Acierta, en el prólogo, Jorge Edwards al relacionar el diapasón de estos poemas con "la fantasía garcíalorquiana de Poeta en Nueva York. Solo que, en vez de surrealismo, predomina aquí una cierta irracionalidad intimista, que se dá de bruces contra su propia vehemencia invocadora, en un carrusel sin salida. El duelo por la madre muerta es el móvil del poemario: el "in memoriam" que incita a la memoria (de la palabra) originaria. La argucia, como es sabido, es perpetuarla de cuerpo presente: "tu voz me llega en jirones de ayeres", y, más aún, hacerlo con ironía salvífica: "Cierra la puerta, madre"... ¿Quién no invoca a la madre ante el infortunio? Su pérdida real, la contemplación de la madre muerta, se convierte aquí en elocuente trasunto de la pérdida del amante, que aparece ahora proyectado en "El vestigio de tus ojos ya ciegos / de tanta luz", o en "...el silencio de esos ojos que / miran a la nada para siempre". A la salida del velatorio de la madre muerta, nos damos de bruces con la matriz de los desamores redivivos, y ante la ausencia consumada, ocurre que "(...) disuelve su rostro / el ácido sonoro de la calle". Ya no habrá más excusas en postergar la necesidad de recuperar la memoria -aunque no se logre- toda vez que se acaba de poner en entredicho ese "espejismo interior / en la delgada costumbre / de ser en otra parte", como se dice en el poema "Sao Paulo".

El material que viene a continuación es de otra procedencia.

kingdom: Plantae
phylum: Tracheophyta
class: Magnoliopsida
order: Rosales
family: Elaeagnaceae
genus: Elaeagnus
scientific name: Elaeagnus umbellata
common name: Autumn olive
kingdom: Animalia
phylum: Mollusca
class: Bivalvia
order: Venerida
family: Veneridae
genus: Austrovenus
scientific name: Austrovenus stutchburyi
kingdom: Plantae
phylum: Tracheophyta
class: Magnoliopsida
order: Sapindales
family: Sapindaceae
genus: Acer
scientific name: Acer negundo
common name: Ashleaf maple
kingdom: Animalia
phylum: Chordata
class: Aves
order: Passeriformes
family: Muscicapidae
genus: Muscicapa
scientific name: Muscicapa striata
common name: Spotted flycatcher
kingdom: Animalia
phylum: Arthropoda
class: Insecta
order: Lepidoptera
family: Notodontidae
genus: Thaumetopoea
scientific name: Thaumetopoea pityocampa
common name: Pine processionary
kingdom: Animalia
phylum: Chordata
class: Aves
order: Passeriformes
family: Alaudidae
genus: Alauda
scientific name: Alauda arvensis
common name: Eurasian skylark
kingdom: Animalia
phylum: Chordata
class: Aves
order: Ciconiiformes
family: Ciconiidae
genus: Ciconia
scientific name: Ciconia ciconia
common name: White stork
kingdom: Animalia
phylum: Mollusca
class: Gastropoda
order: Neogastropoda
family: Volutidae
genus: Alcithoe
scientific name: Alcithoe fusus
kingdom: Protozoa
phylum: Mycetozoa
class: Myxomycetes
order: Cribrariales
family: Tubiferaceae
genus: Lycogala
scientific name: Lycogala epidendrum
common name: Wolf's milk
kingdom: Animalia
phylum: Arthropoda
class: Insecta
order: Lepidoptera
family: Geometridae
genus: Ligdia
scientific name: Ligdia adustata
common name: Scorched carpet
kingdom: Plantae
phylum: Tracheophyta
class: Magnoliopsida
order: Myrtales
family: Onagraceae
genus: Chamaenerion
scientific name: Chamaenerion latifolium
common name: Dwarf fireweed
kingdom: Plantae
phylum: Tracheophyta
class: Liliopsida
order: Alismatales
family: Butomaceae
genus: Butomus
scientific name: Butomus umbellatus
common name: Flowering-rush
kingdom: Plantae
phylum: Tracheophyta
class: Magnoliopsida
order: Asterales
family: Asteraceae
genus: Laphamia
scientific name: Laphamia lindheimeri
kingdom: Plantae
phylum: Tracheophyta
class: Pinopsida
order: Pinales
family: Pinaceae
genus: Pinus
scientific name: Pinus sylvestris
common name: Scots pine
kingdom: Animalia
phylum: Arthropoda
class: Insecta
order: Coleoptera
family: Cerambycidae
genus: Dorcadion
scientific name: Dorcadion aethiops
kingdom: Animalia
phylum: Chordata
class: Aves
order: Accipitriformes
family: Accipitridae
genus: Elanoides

Sin embargo, describir los quiebros de la memoria en general nos disculpa, en parte, de los de la memoria en particular. La profusión de citas dinamizan el carrusel de hibridismos; hay partes de la turbulencia intimista de Alejandra Pizarnik, o de la fijación por lavar lo mancillado, a lo Paul Celan. Pero, ante esa imposibilidad de consumar la memoria primigenia, Hernanz elude, sobre todo, virar hacia lo blanco, con la ayuda de Unamuno: "A veces, el silencio es la peor mentira". Ante el triunfo de lo inane en el presente continuo se hace indispensable una cierta dosis de autoironía preventiva: "Empiezo a ser la arqueóloga de mi misma".